**EXTRACT TO READ:**
•••

Averaged PC skewness for Gaussianality. On each PC direction, we compute the skewness for each speaker, and then compute the mean of the kurtosis over all the speakers. The averaged skewness over the first 10 PCs is reported.
Between-class kurtosis and skewness. The kurtosis and skewness of the class means, computed on each dimension, and then are averaged.

To have a comparison with the ideal case where the data are truly linear Gaussian, synthesis datasets are constructed for the x-vectors and i-vectors respectively. We first sample the same number of classes (4000) using the same between-class covariance of the true speaker vectors. For each class, we sample the same number of samples of that class in the real data, using the same within-class covariance (which is 1.0 in the LDA space). From these synthesis data, we compute the same statistics as the real speaker vectors. These values can be used to evaluate how the real dataset departs from a perfect linear Gaussian dataset.

The results are shown in Table 1. It can be seen that the real speaker vectors exhibit clear non-homogeneity and non-Gaussianality. For non-homogeneity, it looks like the most variance lies on the shape rather than the direction of the within-class distributions. Moreover, the x-vectors and i-vectors show similar shape and direction variances, which means that these two types of speaker vectors are not much different in terms of non-homogeneity.

Table 1 Statistics of x-vectors and i-vectors, and the corresponding synthesis data

Full size table

For non-Gaussianality, both the x-vectors and i-vectors are clearly non-Gaussian, in terms of both between-class and within-class distributions. Specifically, it seems that the most significant difference between x-vectors and i-vectors is that the kurtosis of the within-class distribution is much higher with the x-vectors, and the large positive value suggests that the x-vectors mostly concentrate on the class means.

•••

**INFORMATION SHOWN:**
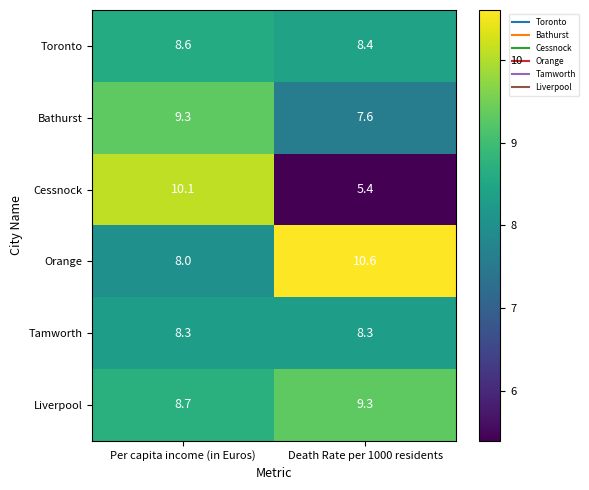

What is the spread (max minus min) of values at Per capita income (in Euros)?

2.1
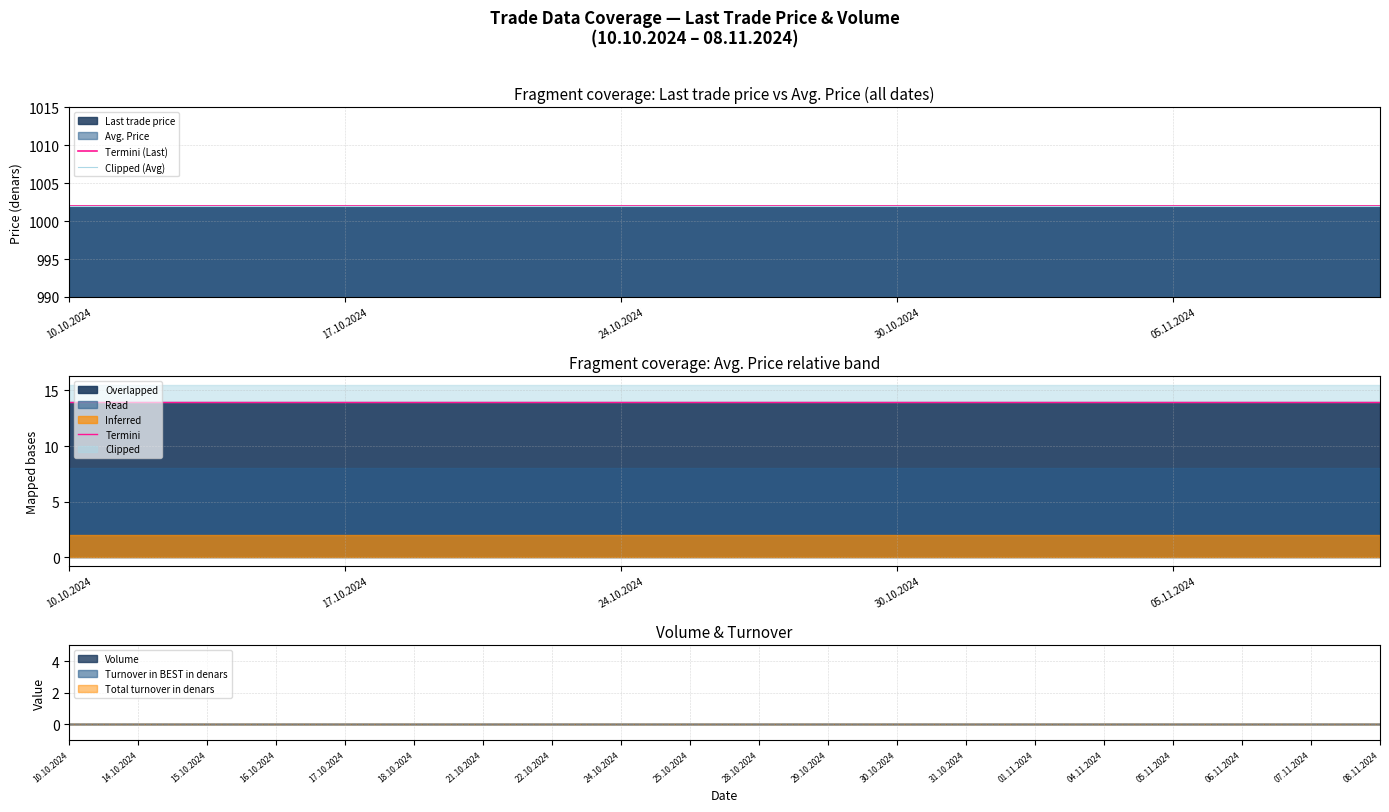

True or false: Termini and Termini (Last) cross at least once.

False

•••

**COMPLETE THE FOLLOWING:**
1. Say whether each statement agrees with the passage on x-vectors and i-vectors. Answer yes or no and quote the deciding words from the passage. (a) The synthesis datasets are built with 4000 classes. (b) For non-homogeneity, most of the variance lies on the direction rather than the shape of the within-class distributions. (c) The kurtosis of the within-class distribution is much higher with the i-vectors.
2. Echo the passage on x-vectors and i-vectors word for word, starting with "Full size table" and going on through "the class means.".

**ANSWERS TO THE PROBLEMS:**
1.
(a) Yes: "We first sample the same number of classes (4000)"
(b) No: "the most variance lies on the shape rather than the direction of the within-class distributions"
(c) No: "the kurtosis of the within-class distribution is much higher with the x-vectors"

2.
Full size table

For non-Gaussianality, both the x-vectors and i-vectors are clearly non-Gaussian, in terms of both between-class and within-class distributions. Specifically, it seems that the most significant difference between x-vectors and i-vectors is that the kurtosis of the within-class distribution is much higher with the x-vectors, and the large positive value suggests that the x-vectors mostly concentrate on the class means.